GIVEN PASSAGE:
==========

So Perl 5 RegularExpressions aren't TuringEquivalent just because you can plug in arbitrary bits of PerlLanguage code into them.

You don't need a special language or significant pre-built library to do CollectionOrientedProgramming. By simply employing collection-oriented thinking, I've improved the expressive power, compactness, and maintainability of my code significantly, and that's just using what I can easily do in VbClassic. The big part of the trick is to just stop worrying about optimal processing of loops or doing more than one thing inside a single loop until there's a measurable performance issue that would be addressed (and there usually isn't). Pretend it's a FunctionalProgramming paradigm, and just don't worry about the fact that evaluation is not lazy.

Example: I want a comma-delimited list of the values from a field in a DAO recordset. The obvious thing to do is loop through the records until EOF is reached, and within that loop, concatenate the field's value to a string, inserting a delimiter. Thinking collection-oriented, though, I write a function to get values from a column of a recordset as a VBA.Collection, then a function to return a delimited list from a collection's items. Now, with 2 lines of code, I can get my delimited list by calling these 2 very reusable functions.

==========

WHAT TO DO:
1 - Repeat the passage on collection-oriented programming word for word, everything from "So Perl 5 RegularExpressions" down to "is not lazy.".
2 - Carry on the passage on collection-oriented programming, starting after its last sentence.
These items come from a separate source.

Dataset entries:
==========

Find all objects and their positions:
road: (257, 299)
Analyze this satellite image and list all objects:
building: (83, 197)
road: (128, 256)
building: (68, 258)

==========

RESPONSES TO THE EXERCISE:
1 -
So Perl 5 RegularExpressions aren't TuringEquivalent just because you can plug in arbitrary bits of PerlLanguage code into them.

You don't need a special language or significant pre-built library to do CollectionOrientedProgramming. By simply employing collection-oriented thinking, I've improved the expressive power, compactness, and maintainability of my code significantly, and that's just using what I can easily do in VbClassic. The big part of the trick is to just stop worrying about optimal processing of loops or doing more than one thing inside a single loop until there's a measurable performance issue that would be addressed (and there usually isn't). Pretend it's a FunctionalProgramming paradigm, and just don't worry about the fact that evaluation is not lazy.

2 -
Another example: In MicrosoftAccess, I want a comma-delimited list of the names of fields bound to any controls on a form that follow a particular control naming pattern. I write one function to get a filtered subset of a collection of controls (or any other class that has a Properties collection) based on one of its properties matching a text pattern. I write another function to get a collection of values of a named property from the objects in a collection. As in the example above, another function gets a delimited string from a collection's items. Now, we can get the controls with Name properties matching my pattern, get a collection of the ControlSource property values from those items, then get a comma delimited list of those values. That's 3 lines of code to get my comma-delimited list of field names that can be used in, say, a SQL INSERT statement.

To make this more ObjectOrientedProgramming (still in VbClassic without inheritance), I could create a wrapper class for a collection, and employ methods of the wrapper instead of passing collections to functions. I just haven't gotten around to that yet.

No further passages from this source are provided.